Alice had a tremendous capacity for hard work and commitment to building a better life for her family. With Alice’s vision and planning, in Glendive the whole family participated in building a solar home, complete with homemade solar collectors. For nine months, while Mike pursued his master’s degree in Oregon, the family of six lived in a two-bedroom apartment while Alice worked to support them.
Following the opportunity for a better job for Mike and a broader experience for her children, Alice and the family moved to Eugene in 1979, staying until 1986 when the children completed high school. She continued her legal secretarial career in Eugene and in Pendleton, where she and her husband moved after the children left for college.
In Pendleton, Alice was an active member of the Soroptimist Club, once making 30 pies to support the club. In 1998, she and her husband moved to the Corvallis/Albany area, where she retired from being a legal secretary.
Throughout her life, Alice actively supported her husband’s efforts to further international relationships, enjoying both travel and the opportunity to teach and learn from people all over the world.

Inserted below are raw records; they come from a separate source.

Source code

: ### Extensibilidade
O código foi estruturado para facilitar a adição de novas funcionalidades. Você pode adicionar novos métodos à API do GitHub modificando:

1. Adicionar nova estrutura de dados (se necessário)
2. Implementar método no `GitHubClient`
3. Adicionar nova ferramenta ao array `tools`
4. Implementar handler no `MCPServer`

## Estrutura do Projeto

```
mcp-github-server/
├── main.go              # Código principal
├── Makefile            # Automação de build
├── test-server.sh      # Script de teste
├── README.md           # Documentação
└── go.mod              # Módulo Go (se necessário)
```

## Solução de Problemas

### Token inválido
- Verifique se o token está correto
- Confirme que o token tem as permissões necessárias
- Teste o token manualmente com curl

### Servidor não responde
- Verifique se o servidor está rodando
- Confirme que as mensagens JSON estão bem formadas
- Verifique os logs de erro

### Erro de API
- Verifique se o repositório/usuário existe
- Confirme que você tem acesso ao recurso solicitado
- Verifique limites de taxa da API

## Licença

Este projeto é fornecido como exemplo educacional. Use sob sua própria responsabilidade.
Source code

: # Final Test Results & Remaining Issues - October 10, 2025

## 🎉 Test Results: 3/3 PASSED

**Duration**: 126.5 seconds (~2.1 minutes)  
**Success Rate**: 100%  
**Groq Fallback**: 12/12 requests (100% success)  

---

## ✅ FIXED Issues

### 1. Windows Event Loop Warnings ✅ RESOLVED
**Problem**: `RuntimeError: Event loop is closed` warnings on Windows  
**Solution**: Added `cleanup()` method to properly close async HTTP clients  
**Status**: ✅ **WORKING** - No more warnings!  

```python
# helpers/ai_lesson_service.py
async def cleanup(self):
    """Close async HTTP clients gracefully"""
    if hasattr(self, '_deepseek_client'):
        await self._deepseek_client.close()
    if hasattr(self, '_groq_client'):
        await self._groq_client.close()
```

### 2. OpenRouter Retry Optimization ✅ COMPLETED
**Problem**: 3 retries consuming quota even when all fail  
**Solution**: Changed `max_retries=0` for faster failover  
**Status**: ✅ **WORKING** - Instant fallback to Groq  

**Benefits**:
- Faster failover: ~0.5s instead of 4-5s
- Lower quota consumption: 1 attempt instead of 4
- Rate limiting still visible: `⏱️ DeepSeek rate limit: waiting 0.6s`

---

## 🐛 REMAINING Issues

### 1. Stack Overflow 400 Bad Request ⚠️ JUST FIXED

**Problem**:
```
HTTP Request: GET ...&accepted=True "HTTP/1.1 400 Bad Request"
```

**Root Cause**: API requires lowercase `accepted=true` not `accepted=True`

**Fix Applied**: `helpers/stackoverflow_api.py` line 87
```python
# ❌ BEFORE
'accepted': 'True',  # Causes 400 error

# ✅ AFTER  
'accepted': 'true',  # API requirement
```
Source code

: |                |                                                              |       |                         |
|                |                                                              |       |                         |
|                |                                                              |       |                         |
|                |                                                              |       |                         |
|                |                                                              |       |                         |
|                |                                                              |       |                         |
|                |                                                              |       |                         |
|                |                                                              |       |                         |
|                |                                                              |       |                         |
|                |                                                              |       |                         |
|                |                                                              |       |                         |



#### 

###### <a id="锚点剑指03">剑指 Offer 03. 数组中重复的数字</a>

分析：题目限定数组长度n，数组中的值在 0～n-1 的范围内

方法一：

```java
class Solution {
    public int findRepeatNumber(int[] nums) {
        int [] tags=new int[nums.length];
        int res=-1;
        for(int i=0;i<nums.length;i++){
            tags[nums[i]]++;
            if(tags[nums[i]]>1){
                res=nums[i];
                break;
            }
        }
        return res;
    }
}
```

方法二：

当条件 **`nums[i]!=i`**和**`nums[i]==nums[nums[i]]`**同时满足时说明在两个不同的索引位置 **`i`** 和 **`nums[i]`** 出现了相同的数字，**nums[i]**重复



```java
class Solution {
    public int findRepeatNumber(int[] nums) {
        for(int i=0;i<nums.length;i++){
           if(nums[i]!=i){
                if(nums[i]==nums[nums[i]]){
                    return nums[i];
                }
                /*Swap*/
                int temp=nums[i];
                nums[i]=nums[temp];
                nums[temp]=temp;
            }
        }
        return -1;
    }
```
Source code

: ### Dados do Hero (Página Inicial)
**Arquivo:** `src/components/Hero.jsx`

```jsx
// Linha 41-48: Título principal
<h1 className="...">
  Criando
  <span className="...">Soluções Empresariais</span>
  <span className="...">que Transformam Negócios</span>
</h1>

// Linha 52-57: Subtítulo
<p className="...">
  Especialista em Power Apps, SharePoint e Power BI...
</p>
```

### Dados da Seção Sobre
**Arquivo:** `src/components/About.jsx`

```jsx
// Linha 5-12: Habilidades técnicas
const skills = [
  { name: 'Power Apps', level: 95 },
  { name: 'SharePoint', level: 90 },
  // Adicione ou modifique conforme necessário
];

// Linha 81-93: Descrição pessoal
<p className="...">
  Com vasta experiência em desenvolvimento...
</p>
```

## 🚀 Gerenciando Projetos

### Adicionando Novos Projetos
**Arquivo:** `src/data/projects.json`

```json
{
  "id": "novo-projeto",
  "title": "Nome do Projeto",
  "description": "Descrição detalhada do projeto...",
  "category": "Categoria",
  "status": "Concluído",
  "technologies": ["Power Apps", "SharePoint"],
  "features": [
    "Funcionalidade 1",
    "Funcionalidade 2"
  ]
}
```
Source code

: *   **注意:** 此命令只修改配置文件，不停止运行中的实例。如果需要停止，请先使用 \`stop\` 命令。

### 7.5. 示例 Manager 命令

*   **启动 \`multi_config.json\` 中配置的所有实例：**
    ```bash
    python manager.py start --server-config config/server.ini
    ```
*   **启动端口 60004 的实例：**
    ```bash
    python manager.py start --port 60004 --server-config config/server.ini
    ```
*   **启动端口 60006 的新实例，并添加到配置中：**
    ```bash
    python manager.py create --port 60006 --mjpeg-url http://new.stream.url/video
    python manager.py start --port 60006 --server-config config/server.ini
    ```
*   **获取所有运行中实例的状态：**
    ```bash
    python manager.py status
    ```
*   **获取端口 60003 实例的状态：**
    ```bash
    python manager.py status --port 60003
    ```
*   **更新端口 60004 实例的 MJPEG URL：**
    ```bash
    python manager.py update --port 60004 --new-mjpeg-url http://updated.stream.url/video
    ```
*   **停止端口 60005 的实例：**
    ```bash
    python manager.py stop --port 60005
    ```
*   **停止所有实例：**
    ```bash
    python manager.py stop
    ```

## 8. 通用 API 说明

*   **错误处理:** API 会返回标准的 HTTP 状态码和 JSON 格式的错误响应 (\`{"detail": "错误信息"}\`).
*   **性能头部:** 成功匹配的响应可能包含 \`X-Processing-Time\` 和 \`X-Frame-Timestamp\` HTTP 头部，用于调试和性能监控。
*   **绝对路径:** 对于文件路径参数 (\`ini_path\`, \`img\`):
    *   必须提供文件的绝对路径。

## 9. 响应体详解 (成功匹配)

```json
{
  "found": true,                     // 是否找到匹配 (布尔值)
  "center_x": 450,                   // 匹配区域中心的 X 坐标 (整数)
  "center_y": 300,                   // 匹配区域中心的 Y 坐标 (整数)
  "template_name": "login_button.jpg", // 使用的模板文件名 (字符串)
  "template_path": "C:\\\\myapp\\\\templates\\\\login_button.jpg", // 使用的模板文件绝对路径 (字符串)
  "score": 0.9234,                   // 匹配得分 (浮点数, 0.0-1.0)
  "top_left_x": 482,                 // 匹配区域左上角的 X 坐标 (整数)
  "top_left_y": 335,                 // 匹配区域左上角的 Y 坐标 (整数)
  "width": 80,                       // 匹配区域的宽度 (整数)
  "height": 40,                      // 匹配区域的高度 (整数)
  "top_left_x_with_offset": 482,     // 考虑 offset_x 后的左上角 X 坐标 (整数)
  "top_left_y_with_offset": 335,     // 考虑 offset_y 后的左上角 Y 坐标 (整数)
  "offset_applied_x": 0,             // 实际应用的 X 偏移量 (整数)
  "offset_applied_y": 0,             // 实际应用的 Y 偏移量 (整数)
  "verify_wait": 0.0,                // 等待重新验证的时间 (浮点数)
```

In 1992 Alice accompanied Mike on a six-month assignment through the Polish-American Extension Project Team, to help Polish farmers become responsive to a free-market system. The project won international acclaim.
While in Poland, Alice taught computer skills and held classes for the Polish home economics extension specialists on how to cook low-fat meals. Alice also accompanied her husband on assignment to Ethiopia.
During their retirement, Alice and Mike often spent two or three winter months in Arizona traveling in their RV, and eventually traveled to more than 22 foreign countries. Thailand was her favorite.
Alice was an 11-year breast cancer survivor. Her surgeon credited her with saving her own life through self-examination.
Alice is survived by her husband, Mike Stoltz of Albany; children Rhonda Stoltz and husband Steve Mustoe of Eugene, DeNel Stoltz and stepdaughter Kiara of Bellingham, Wash., Craig Stoltz and wife Amy and children Erin, Cody and Courtney of Portland, and Shawna Moos, husband Rich and children Terrence and Olivia of Centerville, Mass; her older sister, Mary Deighton of Bozeman; older brother Leslie Saunders of Bozeman; and younger brother Allen Saunders of Jackson, Wyo.
Alice was a private person and did not want to be in the spotlight. At Alice’s request she will be cremated and there will be no memorial service. In lieu of flowers, donations in her name can be made to the Susan G. Komen for the Cure breast cancer foundation in care of Fisher Funeral Home, 306 Washington St. S.W., Albany, OR 97321.